• **WHAT IS NEEDED**: Nothing but the lines from the one containing "julio 27, 2026" through the last line of the data below should be returned, each copied exactly.

• **DATA TO PROCESS**:
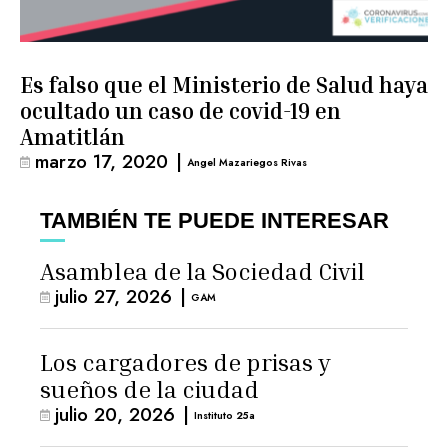
Es falso que el Ministerio de Salud haya
ocultado un caso de covid-19 en
Amatitlán
marzo 17, 2020
|
Angel Mazariegos Rivas
TAMBIÉN TE PUEDE INTERESAR
Asamblea de la Sociedad Civil
julio 27, 2026
|
GAM
Los cargadores de prisas y
sueños de la ciudad
julio 20, 2026
|
Instituto 25a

• **SOLUTION TO THE PROBLEM**:
julio 27, 2026
|
GAM
Los cargadores de prisas y
sueños de la ciudad
julio 20, 2026
|
Instituto 25a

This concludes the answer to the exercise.